More trucks, security cameras added to trash-sorting campaign

Four types of garbage collection trucks, each for a different category of waste, are being used in six of the city' districts, sanitation authorities said yesterday. 
Jiang Xiaowei / SHINE

A volunteer instructs a woman yesterday in a residential complex on Hongqiao Road in Changning District on how to dispose of garbage at a community dumping site. Among other instructions, residents are asked to throw only food refuse into the bin marked for such waste. Those who carry food waste to the dumping site in plastic bags are asked to dispose of such bags separately in a bin marked for dry waste, not for recyclables. 

Four types of garbage collection trucks, each for a different category of waste, are being used in six of the city’ districts, sanitation authorities said yesterday. They also stressed that garbage collectors will be punished for mixing sorted rubbish.

This message follows residents’ complains that their garbage sorting efforts are being wasted by trash collectors who dump their separated waste indiscriminately in collection trucks.

In Jing’an, Changning, Yangpu, Fengxian, Songjiang and Chongming districts, specialty garbage vehicles are now operating in residential complexes that have started sorting their waste. In Huangpu, Xuhui, Putuo, Minhang, Jiading and Jinshan districts, these vehicles will start use in 2019.

Meanwhile, some residential complexes in the city are using surveillance cameras to catch residents who improperly dispose of trash. Volunteers and neighborhood committee members are also working to educate rubbish rule-breakers.

At one community on Hongqiao Road in Changning District, residents have embraced garbage sorting since a trial program was introduced there in April.

“It was not an easy job at first when we removed garbage bins from each floor of the 10 residential buildings, and started promoting garbage sorting,” said You Yan, director of the Chengjiaqiao sub-district office.

Residents now are required to put trash into four bins — designated for hazardous waste, recyclables, food waste and dry waste — at a dumping site near the entrance of the community. The site is open between 7:30 and 9:30am, and 4:30 and 7pm. At other times, the site’s bins are sealed. This sort of “designated time and place” model of trash management is currently being promoted across many parts of the city.

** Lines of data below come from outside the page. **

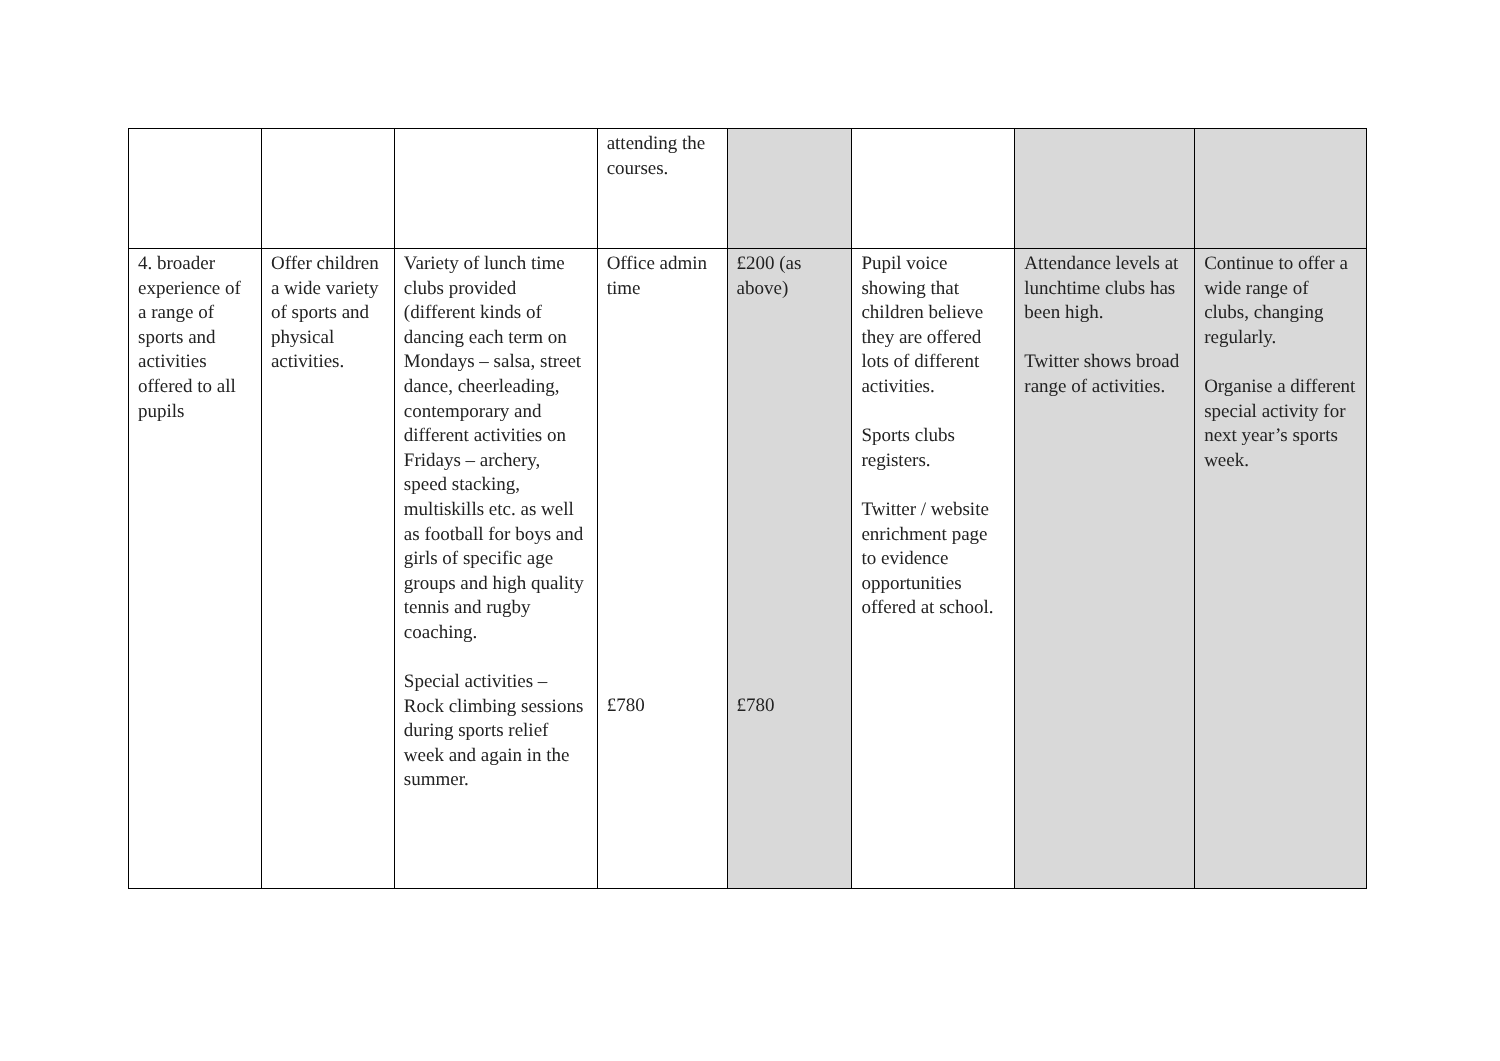| | | | attending the courses. | | | | |
| 4. broader experience of a range of sports and activities offered to all pupils | Offer children a wide variety of sports and physical activities. | Variety of lunch time clubs provided (different kinds of dancing each term on Mondays – salsa, street dance, cheerleading, contemporary and different activities on Fridays – archery, speed stacking, multiskills etc. as well as football for boys and girls of specific age groups and high quality tennis and rugby coaching. Special activities – Rock climbing sessions during sports relief week and again in the summer. | Office admin time £780 | £200 (as above) £780 | Pupil voice showing that children believe they are offered lots of different activities. Sports clubs registers. Twitter / website enrichment page to evidence opportunities offered at school. | Attendance levels at lunchtime clubs has been high. Twitter shows broad range of activities. | Continue to offer a wide range of clubs, changing regularly. Organise a different special activity for next year’s sports week. |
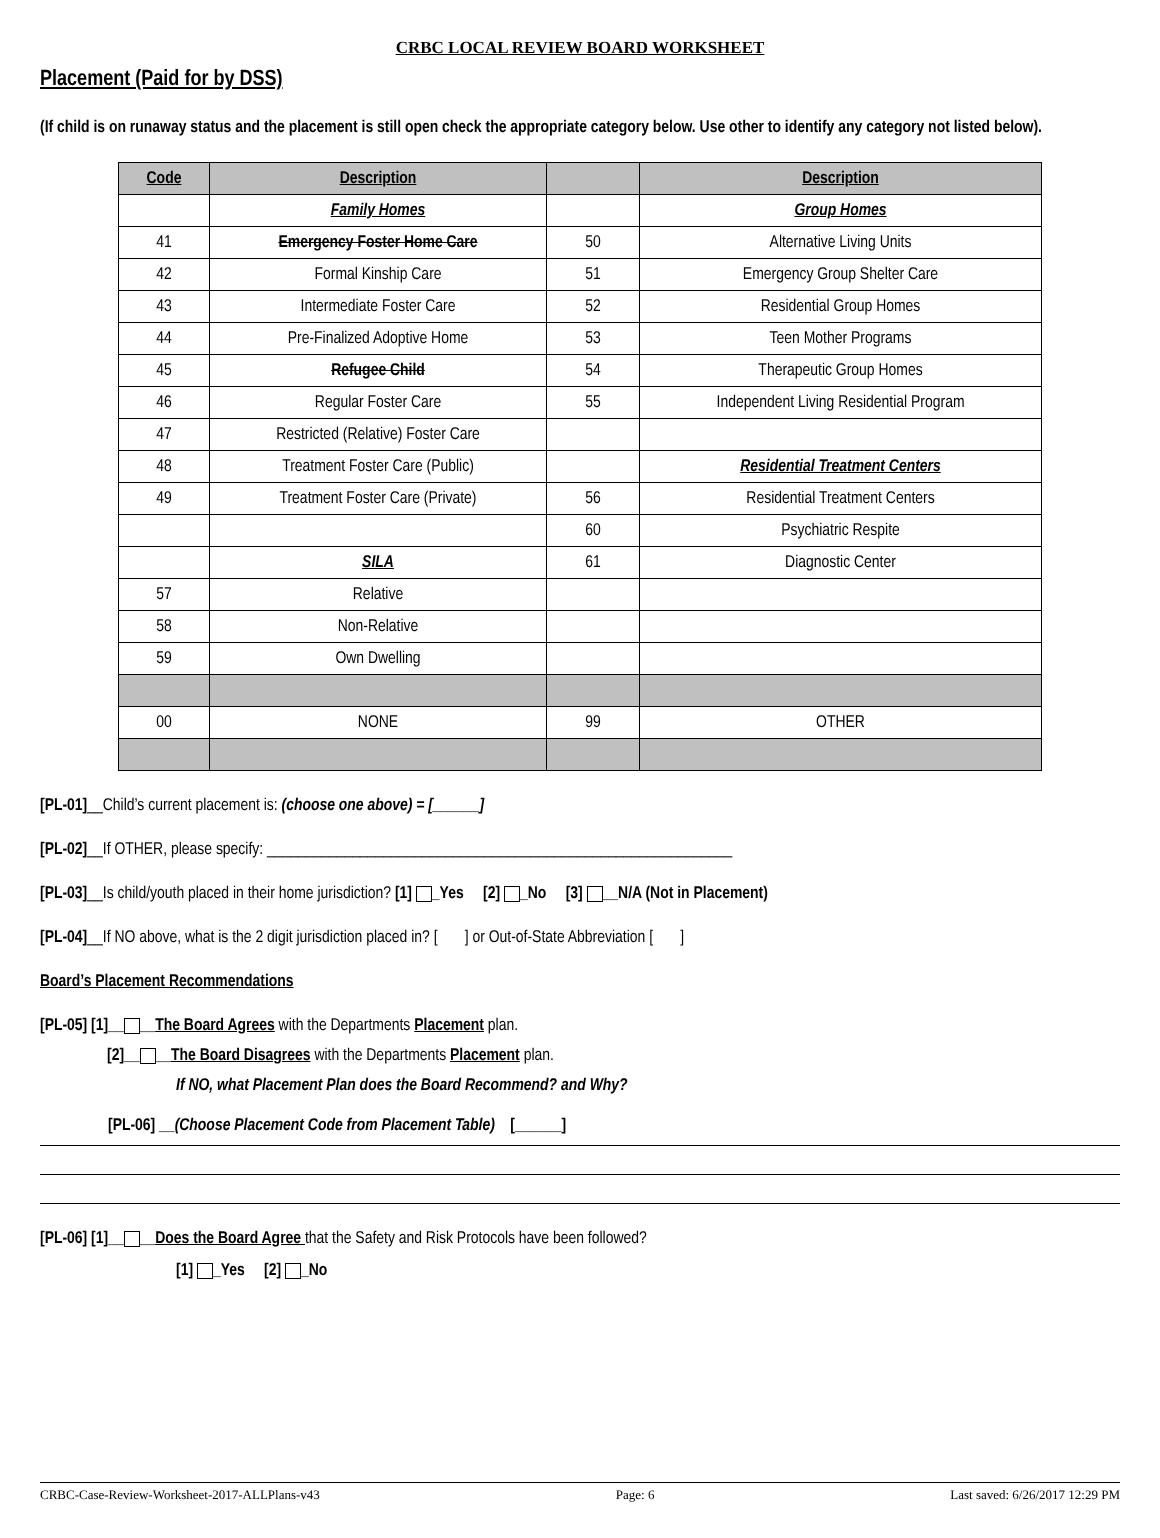CRBC LOCAL REVIEW BOARD WORKSHEET
Placement (Paid for by DSS)
(If child is on runaway status and the placement is still open check the appropriate category below. Use other to identify any category not listed below).
| Code | Description | | Description |
| --- | --- | --- | --- |
| | Family Homes | | Group Homes |
| 41 | Emergency Foster Home Care | 50 | Alternative Living Units |
| 42 | Formal Kinship Care | 51 | Emergency Group Shelter Care |
| 43 | Intermediate Foster Care | 52 | Residential Group Homes |
| 44 | Pre-Finalized Adoptive Home | 53 | Teen Mother Programs |
| 45 | Refugee Child | 54 | Therapeutic Group Homes |
| 46 | Regular Foster Care | 55 | Independent Living Residential Program |
| 47 | Restricted (Relative) Foster Care | | |
| 48 | Treatment Foster Care (Public) | | Residential Treatment Centers |
| 49 | Treatment Foster Care (Private) | 56 | Residential Treatment Centers |
| | | 60 | Psychiatric Respite |
| | SILA | 61 | Diagnostic Center |
| 57 | Relative | | |
| 58 | Non-Relative | | |
| 59 | Own Dwelling | | |
| 00 | NONE | 99 | OTHER |
[PL-01]__Child’s current placement is: (choose one above) = [______]
[PL-02]__If OTHER, please specify: ____________________________________________________________
[PL-03]__Is child/youth placed in their home jurisdiction? [1] _Yes [2] _No [3] __N/A (Not in Placement)
[PL-04]__If NO above, what is the 2 digit jurisdiction placed in? [ ] or Out-of-State Abbreviation [ ]
Board’s Placement Recommendations
[PL-05] [1]__ __The Board Agrees with the Departments Placement plan.
[2]__ __The Board Disagrees with the Departments Placement plan.
If NO, what Placement Plan does the Board Recommend? and Why?
[PL-06] __(Choose Placement Code from Placement Table) [______]
[PL-06] [1]__ __Does the Board Agree that the Safety and Risk Protocols have been followed?
[1] _Yes [2] _No
CRBC-Case-Review-Worksheet-2017-ALLPlans-v43 Page: 6 Last saved: 6/26/2017 12:29 PM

“Because the average age of residents here is over 80, it took time for them to recognize different types of garbage and keep the need for sorting in mind, and there are some ayi (domestic helper) in the community, making it more difficult,” said You.

At first, some dropped garbage outside the bins at night when trash-sorting volunteers were absent, she said.

To address these difficulties, resident volunteers and neighborhood committee officials made promotional materials and visited some households several times to inform residents about sorting.

Training was also offered to domestic helpers, and a surveillance camera was installed to monitor the dumping site.

After three months of efforts, progress is evident.

Wang Guizhi, a domestic helper at the complex, separates garbage into two bins at home, and takes them separately to the dumping site each day. She said another residential community on Hongmei Road where she used to work did a much poorer job at garbage sorting, as no one took initiative to manage such efforts.

“Here, the signs and directions for different types of garbage are very clear, making sorting an easy job if you take it seriously,” she said.

Qi Daolun, an 84-year-old retired teacher and resident of the community, now recognizes the benefits of garbage sorting.

“Garbage classification contributes to a better environment, which is good for everybody,” she said.

Authorities have also stepped up efforts to tackle concerns that sorted garbage is mixed during transport.

“In Changning District, we have four types of vehicles to collect different types of wastes,” said Zhu Gang, deputy director of Changning District Greenery and Public Sanitation Bureau, “They look similar, but bear different color signs and run in different places.”

“A third-party assessment system is used to monitor sanitation enterprises and drivers will have their wages deducted if they are found mixing trash that has been sorted,” he said.

Tang Jiafu, deputy director of the Shanghai Greenery and Public Sanitation Bureau, said a tip-off and reward system will be considered to further stamp out the mixing of sorted garbage.